To avoid the charge of presentism, the question must be asked, “Was the relevant principal legacy significantly contested in the time and place in which the namesake lived?” How important was the namesake’s personal contribution to the university? In addition, the commission said that removal of a name should not lead to the erasure of the embarrassing history.

Working with these guidelines, an advisory group reported in January 2017 that John C Calhoun’s name should be removed from the college. A month later, President Salovey announced that the college would be renamed after Grace Murray Hopper, who took her PhD in mathematics at Yale in 1934 and went on to do pathbreaking work in computers for the US Navy, rising to become a rear admiral.

Public apology

Queen’s University acted much more quickly. Within months of Thomas making his research public, a motion was brought to the university’s senate, which on 16 April 2018 issued a public apology.

At the medical school graduation a few months later, Maria Bartholomew received a posthumous degree for her great uncle, who, she told the Globe and Mail, had grown up in Trinidad and had come to Canada to study medicine at Queen’s.

It “cast a shadow over a generation” of her family, she said. On 30 October 2018, the motion formally removing the ban passed unanimously and a public apology was made to Bartholomew’s son.

Sometime in the next few weeks, in their class on professionalism, the incoming medical school class at Queen’s will turn to the “Who Gets to be a Doctor” module. “Three hours may not sound like a lot, but in the medical curriculum it is,” says Healey. “The module begins with a series of background readings about what happened in 1918 and stories of the men affected by the ban.”

The following morning, there are two hours of classes and workshops.
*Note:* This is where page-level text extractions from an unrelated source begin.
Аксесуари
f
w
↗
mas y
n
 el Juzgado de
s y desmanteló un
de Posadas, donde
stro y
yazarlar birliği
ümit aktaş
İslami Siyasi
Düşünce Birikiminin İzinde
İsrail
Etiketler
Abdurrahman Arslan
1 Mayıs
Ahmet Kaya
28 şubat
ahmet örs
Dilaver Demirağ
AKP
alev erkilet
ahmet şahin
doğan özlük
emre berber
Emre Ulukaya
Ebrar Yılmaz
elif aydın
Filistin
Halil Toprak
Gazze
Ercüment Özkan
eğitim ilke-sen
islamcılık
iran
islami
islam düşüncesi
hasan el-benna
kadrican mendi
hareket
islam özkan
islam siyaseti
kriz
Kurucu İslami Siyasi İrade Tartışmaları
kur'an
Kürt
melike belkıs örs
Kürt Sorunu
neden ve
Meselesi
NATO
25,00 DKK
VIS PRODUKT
In the workshops, the students work through four case studies. The first focuses on Queen’s University in the 1880s when it was one of the first medical schools in Ontario to admit women and then decided to expel them. The second deals with the 1918 ban on African Canadians. The third focuses on the post-1965 period when the ban on African Canadians was no longer followed but asks what structural and-or social barriers still existed.
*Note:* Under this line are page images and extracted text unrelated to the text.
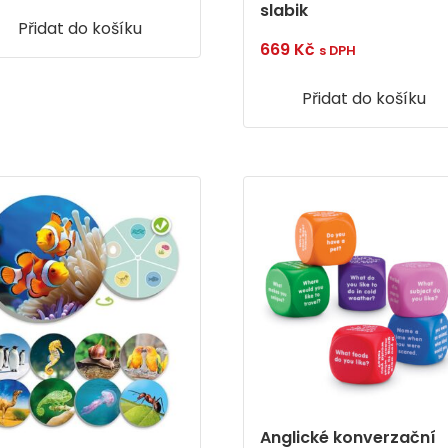
slabik
Přidat do košíku
669
Kč
s DPH
Přidat do košíku
Anglické konverzační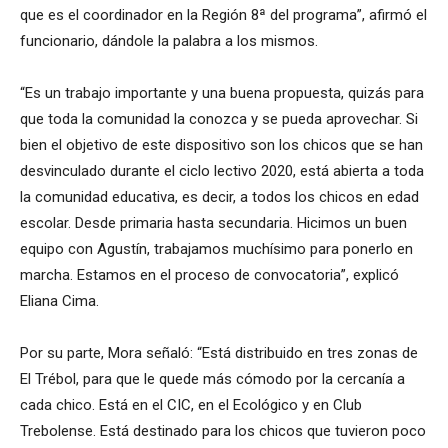
que es el coordinador en la Región 8ª del programa”, afirmó el
funcionario, dándole la palabra a los mismos.
“Es un trabajo importante y una buena propuesta, quizás para
que toda la comunidad la conozca y se pueda aprovechar. Si
bien el objetivo de este dispositivo son los chicos que se han
desvinculado durante el ciclo lectivo 2020, está abierta a toda
la comunidad educativa, es decir, a todos los chicos en edad
escolar. Desde primaria hasta secundaria. Hicimos un buen
equipo con Agustín, trabajamos muchísimo para ponerlo en
marcha. Estamos en el proceso de convocatoria”, explicó
Eliana Cima.
Por su parte, Mora señaló: “Está distribuido en tres zonas de
El Trébol, para que le quede más cómodo por la cercanía a
cada chico. Está en el CIC, en el Ecológico y en Club
Trebolense. Está destinado para los chicos que tuvieron poco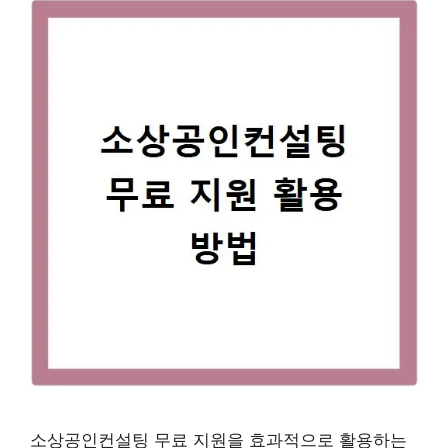
소상공인컨설팅 무료 지원을 효과적으로 활용하는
“The final case study looks at the current state of medical education in Ontario. We want students to reflect on what remaining barriers, both explicit and implicit, exist and what they as future leaders in the profession can do to address them,” says Healey.

Wrestling with a racist past

Queen’s University is not the only institution in Canada to have wrestled with its racist past or the recognition that monuments to individuals now seen as racist are out of step with liberal democratic values.
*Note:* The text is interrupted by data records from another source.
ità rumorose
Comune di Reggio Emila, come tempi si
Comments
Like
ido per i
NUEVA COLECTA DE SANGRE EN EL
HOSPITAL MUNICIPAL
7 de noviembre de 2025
In 2017, Canadian Prime Minister Justin Trudeau removed the name of Sir Hector-Louis Langevin from the building in which the prime minister’s office is located because Langevin was the principal architect of the Residential School system that over almost a hundred years saw 150,000 native children taken from their families and raised in church-run schools approved by the federal government of Canada under the Indian Act.

Within days of the Charlottesville ‘Unite the Right’ rally, the Hudson’s Bay Company removed a plaque on the wall outside its flagship store in Montreal that said that after fleeing the United States at the end of the Civil War, Confederate President Jefferson Davis had lived in a house at that location.

In 2018, responding to complaints by the Mi’kmaq people, Halifax removed a statue to Lord Cornwallis because of his 1749 proclamation that set a bounty on Mi’kmaq scalps.

And, this past June, Montreal changed Amherst street to Atateken Street, a Kanesatake word meaning ‘a group of people or nations sharing common values’.